Nothing outside the range below should be printed. Output exactly the lines from the line with "(902, 356) none" to the line with "(357, 664) none", both included.

Data extracted from a collection:
::::::

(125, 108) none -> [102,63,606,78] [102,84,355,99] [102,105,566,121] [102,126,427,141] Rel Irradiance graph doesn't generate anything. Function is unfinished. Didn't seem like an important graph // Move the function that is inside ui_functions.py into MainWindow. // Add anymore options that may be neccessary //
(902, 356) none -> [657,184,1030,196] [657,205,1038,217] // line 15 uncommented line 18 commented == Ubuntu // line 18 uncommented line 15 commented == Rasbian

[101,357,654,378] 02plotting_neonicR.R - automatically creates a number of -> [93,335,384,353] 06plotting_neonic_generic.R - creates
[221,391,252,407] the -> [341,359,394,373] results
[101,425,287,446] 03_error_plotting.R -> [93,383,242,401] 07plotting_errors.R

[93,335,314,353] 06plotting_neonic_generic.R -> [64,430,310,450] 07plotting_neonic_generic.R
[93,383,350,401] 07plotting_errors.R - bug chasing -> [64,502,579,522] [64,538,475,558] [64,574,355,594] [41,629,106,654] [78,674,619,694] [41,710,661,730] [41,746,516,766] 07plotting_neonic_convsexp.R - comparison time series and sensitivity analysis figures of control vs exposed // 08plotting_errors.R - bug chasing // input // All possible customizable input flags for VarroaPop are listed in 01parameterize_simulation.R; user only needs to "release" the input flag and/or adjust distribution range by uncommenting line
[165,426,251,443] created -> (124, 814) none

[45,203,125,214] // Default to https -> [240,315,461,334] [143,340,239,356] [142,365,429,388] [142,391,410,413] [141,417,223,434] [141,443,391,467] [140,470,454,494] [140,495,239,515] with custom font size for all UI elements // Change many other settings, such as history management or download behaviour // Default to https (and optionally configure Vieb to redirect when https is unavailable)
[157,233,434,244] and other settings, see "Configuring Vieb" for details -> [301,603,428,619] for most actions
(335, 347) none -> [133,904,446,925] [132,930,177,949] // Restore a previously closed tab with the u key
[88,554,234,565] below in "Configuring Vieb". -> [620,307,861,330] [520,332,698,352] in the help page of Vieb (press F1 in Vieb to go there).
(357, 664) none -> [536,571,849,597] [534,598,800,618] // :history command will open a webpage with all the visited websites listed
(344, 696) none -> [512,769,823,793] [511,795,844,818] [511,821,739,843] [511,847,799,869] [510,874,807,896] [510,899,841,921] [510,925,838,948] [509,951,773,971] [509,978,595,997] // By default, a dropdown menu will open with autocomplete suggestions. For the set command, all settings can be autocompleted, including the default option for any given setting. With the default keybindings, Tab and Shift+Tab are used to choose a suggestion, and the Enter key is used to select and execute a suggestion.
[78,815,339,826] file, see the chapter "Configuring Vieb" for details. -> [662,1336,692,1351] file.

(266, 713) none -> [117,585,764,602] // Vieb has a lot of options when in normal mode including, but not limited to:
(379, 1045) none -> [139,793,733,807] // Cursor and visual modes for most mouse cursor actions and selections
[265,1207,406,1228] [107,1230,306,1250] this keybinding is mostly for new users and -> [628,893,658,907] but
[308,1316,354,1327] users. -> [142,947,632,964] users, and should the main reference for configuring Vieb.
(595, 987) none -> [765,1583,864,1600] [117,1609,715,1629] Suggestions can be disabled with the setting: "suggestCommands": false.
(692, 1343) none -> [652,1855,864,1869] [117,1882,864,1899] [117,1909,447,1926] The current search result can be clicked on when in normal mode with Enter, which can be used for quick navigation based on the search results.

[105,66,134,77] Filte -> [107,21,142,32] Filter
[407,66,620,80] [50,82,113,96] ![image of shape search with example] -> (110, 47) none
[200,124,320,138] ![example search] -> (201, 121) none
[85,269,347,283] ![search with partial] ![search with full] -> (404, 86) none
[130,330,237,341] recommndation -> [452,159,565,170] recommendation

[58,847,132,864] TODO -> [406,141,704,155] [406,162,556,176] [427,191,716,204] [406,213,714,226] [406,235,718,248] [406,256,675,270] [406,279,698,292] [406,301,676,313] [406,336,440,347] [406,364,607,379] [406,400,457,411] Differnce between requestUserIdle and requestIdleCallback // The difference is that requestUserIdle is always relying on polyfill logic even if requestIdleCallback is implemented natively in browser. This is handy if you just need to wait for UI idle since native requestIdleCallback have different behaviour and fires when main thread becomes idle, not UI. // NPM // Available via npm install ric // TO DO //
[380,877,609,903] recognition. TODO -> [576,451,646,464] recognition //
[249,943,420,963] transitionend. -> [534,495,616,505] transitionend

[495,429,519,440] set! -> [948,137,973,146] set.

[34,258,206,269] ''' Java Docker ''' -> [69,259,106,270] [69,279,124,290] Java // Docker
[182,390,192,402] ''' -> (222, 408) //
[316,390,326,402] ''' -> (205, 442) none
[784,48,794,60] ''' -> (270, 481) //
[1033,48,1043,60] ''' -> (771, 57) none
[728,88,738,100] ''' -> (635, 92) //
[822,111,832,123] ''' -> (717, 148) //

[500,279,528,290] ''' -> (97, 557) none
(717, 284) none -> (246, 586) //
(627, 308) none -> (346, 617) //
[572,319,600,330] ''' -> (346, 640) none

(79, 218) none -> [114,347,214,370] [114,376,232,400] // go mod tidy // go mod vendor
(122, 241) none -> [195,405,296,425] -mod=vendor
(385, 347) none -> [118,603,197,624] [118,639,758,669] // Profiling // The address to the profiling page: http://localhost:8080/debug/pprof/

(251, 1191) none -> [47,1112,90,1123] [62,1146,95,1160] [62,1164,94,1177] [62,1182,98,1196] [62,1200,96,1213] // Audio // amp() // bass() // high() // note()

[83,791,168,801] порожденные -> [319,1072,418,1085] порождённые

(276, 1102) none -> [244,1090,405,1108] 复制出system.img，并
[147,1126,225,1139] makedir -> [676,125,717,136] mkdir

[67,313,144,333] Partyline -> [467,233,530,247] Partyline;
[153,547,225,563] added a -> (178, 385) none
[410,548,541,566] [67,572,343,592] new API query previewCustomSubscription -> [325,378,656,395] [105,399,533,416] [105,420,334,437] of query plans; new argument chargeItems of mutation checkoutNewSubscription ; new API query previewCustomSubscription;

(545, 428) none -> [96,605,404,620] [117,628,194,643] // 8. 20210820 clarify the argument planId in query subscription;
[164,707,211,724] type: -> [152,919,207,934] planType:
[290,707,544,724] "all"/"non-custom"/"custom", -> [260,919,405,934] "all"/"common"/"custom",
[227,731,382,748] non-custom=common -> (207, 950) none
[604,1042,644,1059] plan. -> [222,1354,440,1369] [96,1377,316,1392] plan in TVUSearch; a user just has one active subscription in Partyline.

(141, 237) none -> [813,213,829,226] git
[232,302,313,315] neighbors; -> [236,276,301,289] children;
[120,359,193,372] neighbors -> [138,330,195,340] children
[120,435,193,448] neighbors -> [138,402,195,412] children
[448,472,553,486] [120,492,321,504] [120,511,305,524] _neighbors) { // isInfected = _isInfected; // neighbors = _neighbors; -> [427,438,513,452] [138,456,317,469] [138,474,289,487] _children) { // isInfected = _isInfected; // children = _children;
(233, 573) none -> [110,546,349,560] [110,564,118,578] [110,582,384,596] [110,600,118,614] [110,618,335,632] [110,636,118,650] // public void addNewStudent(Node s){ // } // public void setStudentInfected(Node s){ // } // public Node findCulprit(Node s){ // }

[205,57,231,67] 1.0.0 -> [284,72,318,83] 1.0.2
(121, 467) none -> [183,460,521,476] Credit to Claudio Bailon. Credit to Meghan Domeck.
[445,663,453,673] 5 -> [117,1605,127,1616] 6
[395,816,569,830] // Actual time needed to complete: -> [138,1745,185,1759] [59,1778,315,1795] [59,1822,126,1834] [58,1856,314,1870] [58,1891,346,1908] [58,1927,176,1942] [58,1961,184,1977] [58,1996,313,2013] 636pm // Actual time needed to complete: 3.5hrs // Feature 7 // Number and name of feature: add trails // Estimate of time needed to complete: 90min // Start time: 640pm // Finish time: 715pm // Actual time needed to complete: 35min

::::::

### Solution to the problem
(902, 356) none -> [657,184,1030,196] [657,205,1038,217] // line 15 uncommented line 18 commented == Ubuntu // line 18 uncommented line 15 commented == Rasbian

[101,357,654,378] 02plotting_neonicR.R - automatically creates a number of -> [93,335,384,353] 06plotting_neonic_generic.R - creates
[221,391,252,407] the -> [341,359,394,373] results
[101,425,287,446] 03_error_plotting.R -> [93,383,242,401] 07plotting_errors.R

[93,335,314,353] 06plotting_neonic_generic.R -> [64,430,310,450] 07plotting_neonic_generic.R
[93,383,350,401] 07plotting_errors.R - bug chasing -> [64,502,579,522] [64,538,475,558] [64,574,355,594] [41,629,106,654] [78,674,619,694] [41,710,661,730] [41,746,516,766] 07plotting_neonic_convsexp.R - comparison time series and sensitivity analysis figures of control vs exposed // 08plotting_errors.R - bug chasing // input // All possible customizable input flags for VarroaPop are listed in 01parameterize_simulation.R; user only needs to "release" the input flag and/or adjust distribution range by uncommenting line
[165,426,251,443] created -> (124, 814) none

[45,203,125,214] // Default to https -> [240,315,461,334] [143,340,239,356] [142,365,429,388] [142,391,410,413] [141,417,223,434] [141,443,391,467] [140,470,454,494] [140,495,239,515] with custom font size for all UI elements // Change many other settings, such as history management or download behaviour // Default to https (and optionally configure Vieb to redirect when https is unavailable)
[157,233,434,244] and other settings, see "Configuring Vieb" for details -> [301,603,428,619] for most actions
(335, 347) none -> [133,904,446,925] [132,930,177,949] // Restore a previously closed tab with the u key
[88,554,234,565] below in "Configuring Vieb". -> [620,307,861,330] [520,332,698,352] in the help page of Vieb (press F1 in Vieb to go there).
(357, 664) none -> [536,571,849,597] [534,598,800,618] // :history command will open a webpage with all the visited websites listed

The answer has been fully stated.